In an ongoing Federal court battle over Superman, Judge Stephen Larson ruled Wednesday that the family of the superhero's co-creator, Jerry Siegel, has "successfully recaptured" rights to additional works, including the first two weeks of the daily Superman newspaper comic-strips, as well as portions of early Action Comics and Superman comic-books.

The ruling is based on the court's finding that these were not "works-made-for-hire" under the Copyright Act.
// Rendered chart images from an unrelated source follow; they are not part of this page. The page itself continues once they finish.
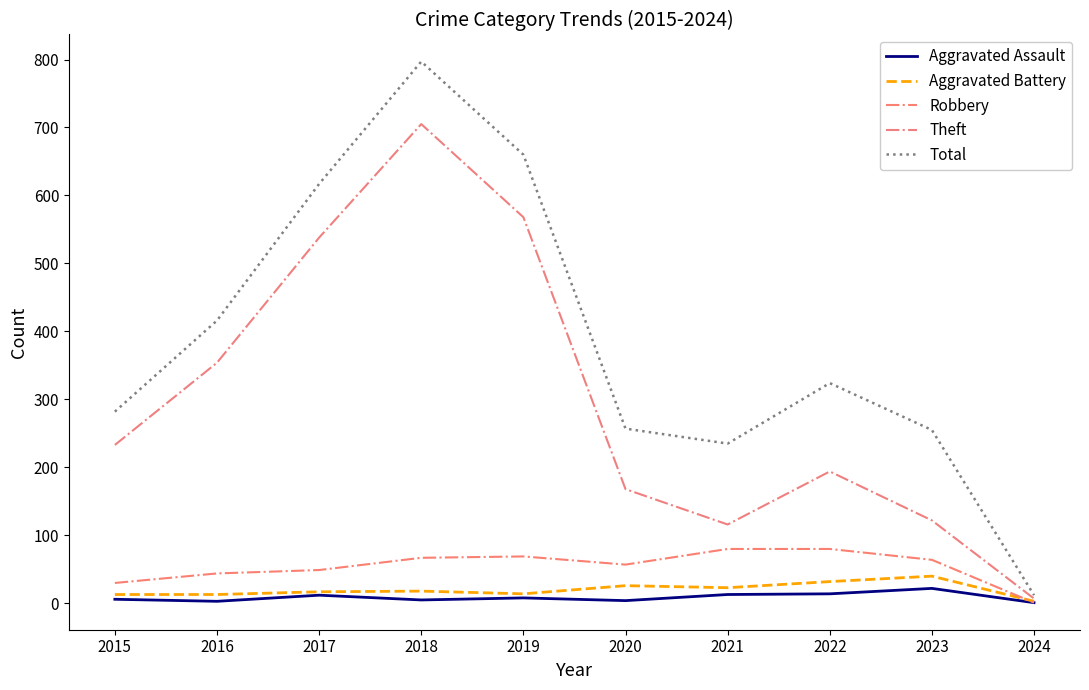

At 2023, list the series in order from largest to smallest.

Total, Theft, Robbery, Aggravated Battery, Aggravated Assault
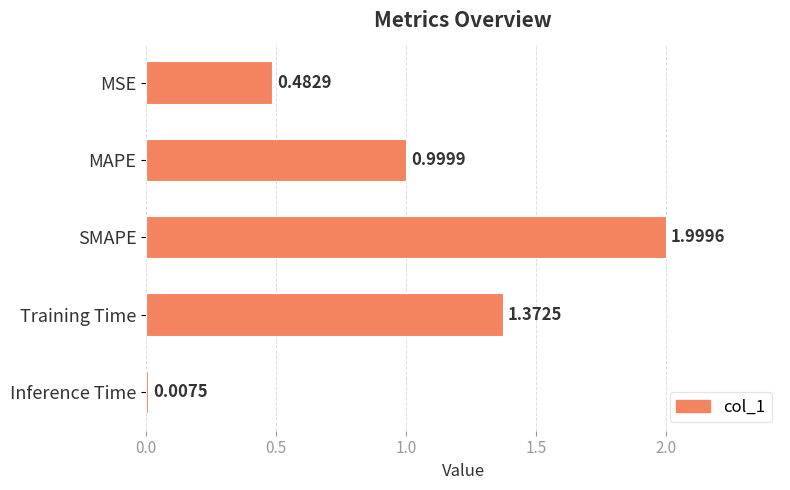

What is the label of the 1st bar from the top?

MSE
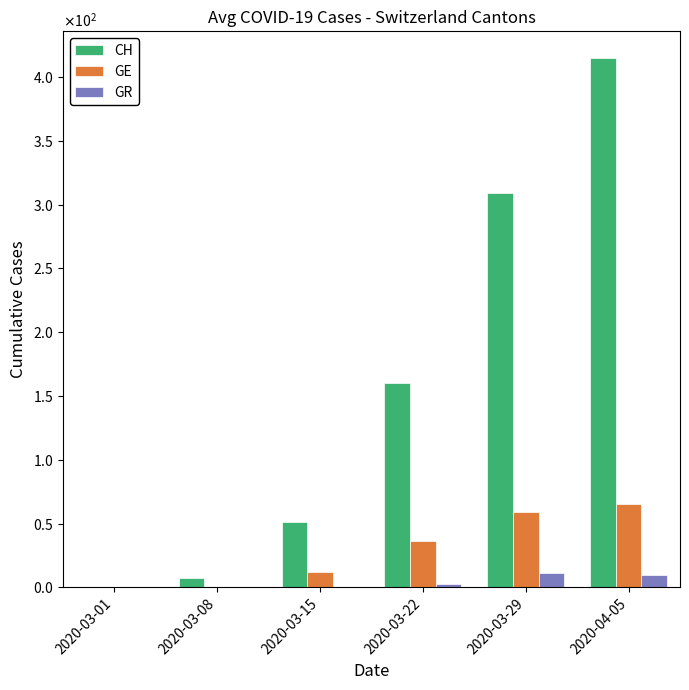

List the series in order of their overall mean, lowest first.

GR, GE, CH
This means the Siegels -- repped by Marc Toberoff of Toberoff & Associates -- now control depictions of Superman's origins from the planet Krypton, his parents Jor-El and Lora, Superman as the infant Kal-El, the launching of the infant Superman into space by his parents as Krypton explodes and his landing on Earth in a fiery crash.

The first Superman story was published in 1938 in Action Comics No. 1. For $130, Jerry Siegel and co-creator Joel Shuster signed a release in favor of DC's predecessor, Detective Comics, and a 1974 court decision ruled they signed away their copyrights forever.
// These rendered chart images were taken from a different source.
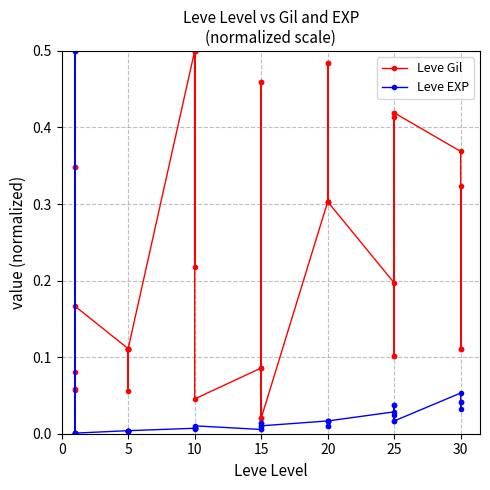

Reading right to left, extract all data points from this chart.

Leve Gil: 0.1	0.3	0.1	0.4	0.4	0.1	0.1	0.4	0.4	0.2	0.3	0.5	0.3	0.3	0.5	0.3	0.0	0.5	0.0	0.1	0.5	0.1	0.0	0.5	0.5	0.5	0.2	0.5	0.1	0.1	0.1	0.1	0.1	0.1	0.2	0.3	0.3	0.1	0.1	0.1
Leve EXP: 0.0	0.0	0.0	0.1	0.0	0.0	0.0	0.0	0.0	0.0	0.0	0.0	0.0	0.0	0.0	0.0	0.0	0.0	0.0	0.0	0.0	0.0	0.0	0.0	0.0	0.0	0.0	0.0	0.0	0.0	0.0	0.0	0.0	0.0	0.0	0.0	0.0	0.5	0.5	0.0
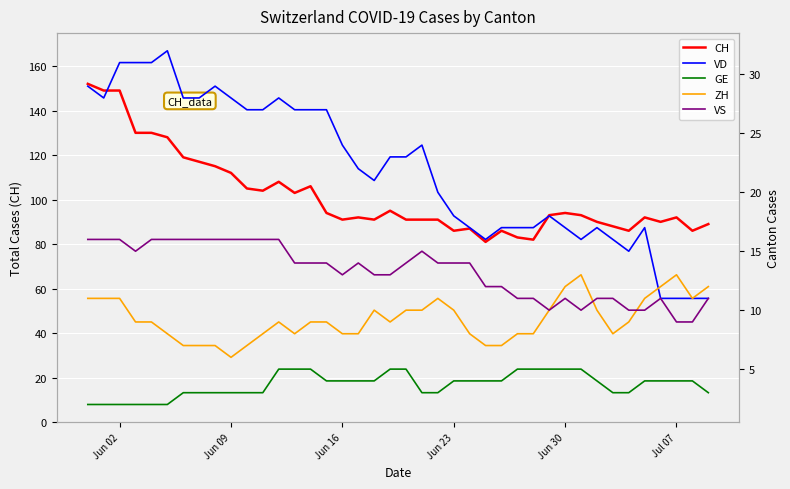

What is the minimum value for CH?

81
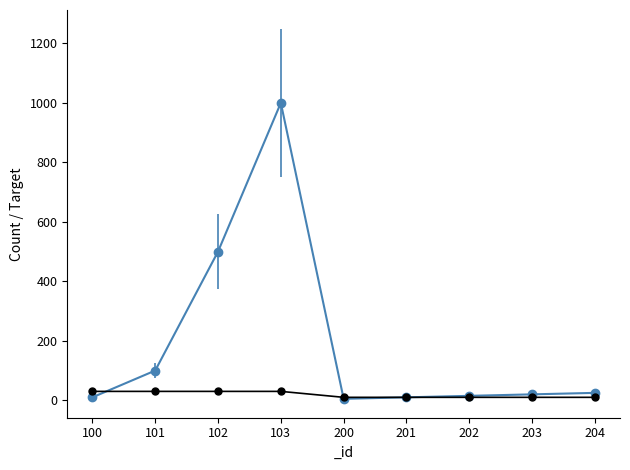

How many intersections are there between _count and _target?

2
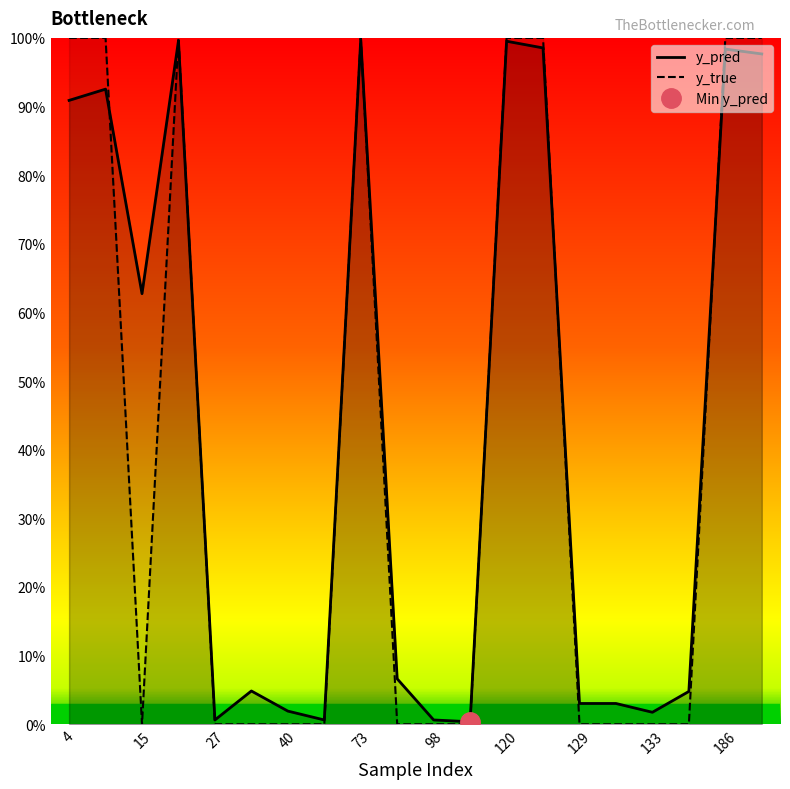

What is the value of the y_pred point at the 4th from the left?

1.0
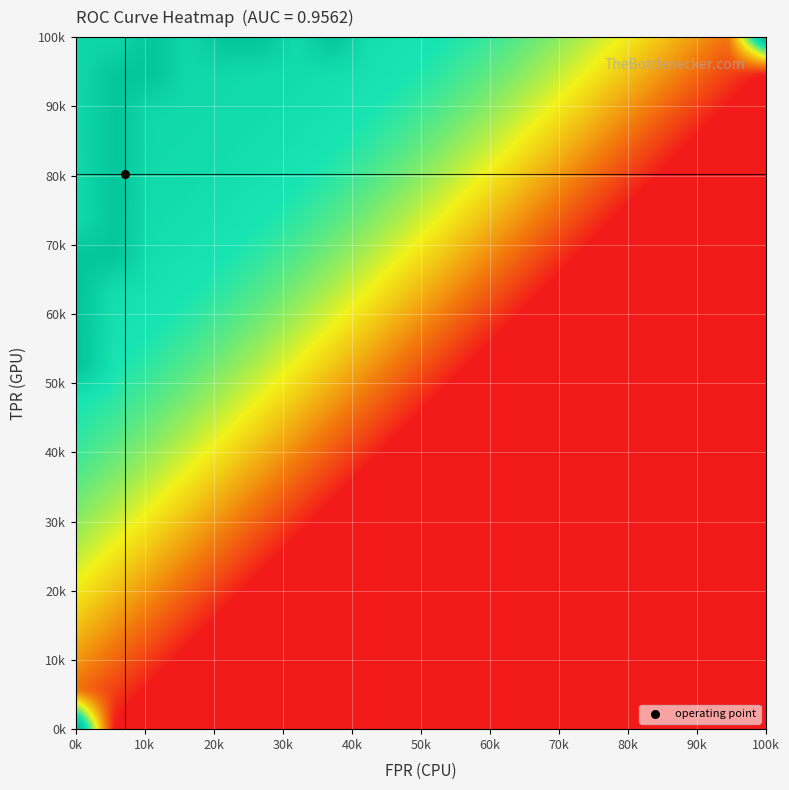

True or false: tpr has a value of 1.0 at 4.

False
In 2008, the same court order ruled on summary judgment that the Siegels had successfully recaptured (as of 1999) Siegel's copyright in Action Comics No. 1, giving them rights to the Superman character, including his costume, his alter-ego as reporter Clark Kent, the feisty reporter Lois Lane, their jobs at the Daily Planet newspaper working for a gruff editor, and the love triangle among Clark/Superman and Lois.

While ownership of the Man of Steel is one point of all this legal activity, the real issue is money and how much Warner Bros. and DC owe the Siegels from profits they collected from Superman since 1999, when the heirs' recapture of Siegel's copyright became effective.

DC owns other elements like Superman's ability to fly, the term kryptonite, the Lex Luthor and Jimmy Olsen characters, Superman's powers and expanded origins.
In other words, in 2013, Siegel (estate)/Shuster (who won his half rights in a separate action) could go to Marvel Comics and ask them to do a "back-to-the-future" version of Superman based on just the original concepts of Superman's creators. It's not likely that that will happen, but it's not out of the question either.

This is, by the way, very serious stuff: This ongoing litigation is why there is show called "Smallville," but the character once known as Superboy (of which there was a TV series in 1th 1990s), rarely makes appearances in DC Comics these days -- and will never appear in any other medium for the foreseeable future.

Even though Siegel and Shuster have passed away, don't expect a quick settlement. Both families believe (with some very good reason) that both creators were treated shabbily by DC over the years (even including the guilt-induced $20,000 per year "stipend" the company coughed up in the 1970s), given the billions that their creation produced for the company.

By the time this is all over, every DC editor might end up looking like Lex Luthor.

Payback, as the saying goes, is a bitch.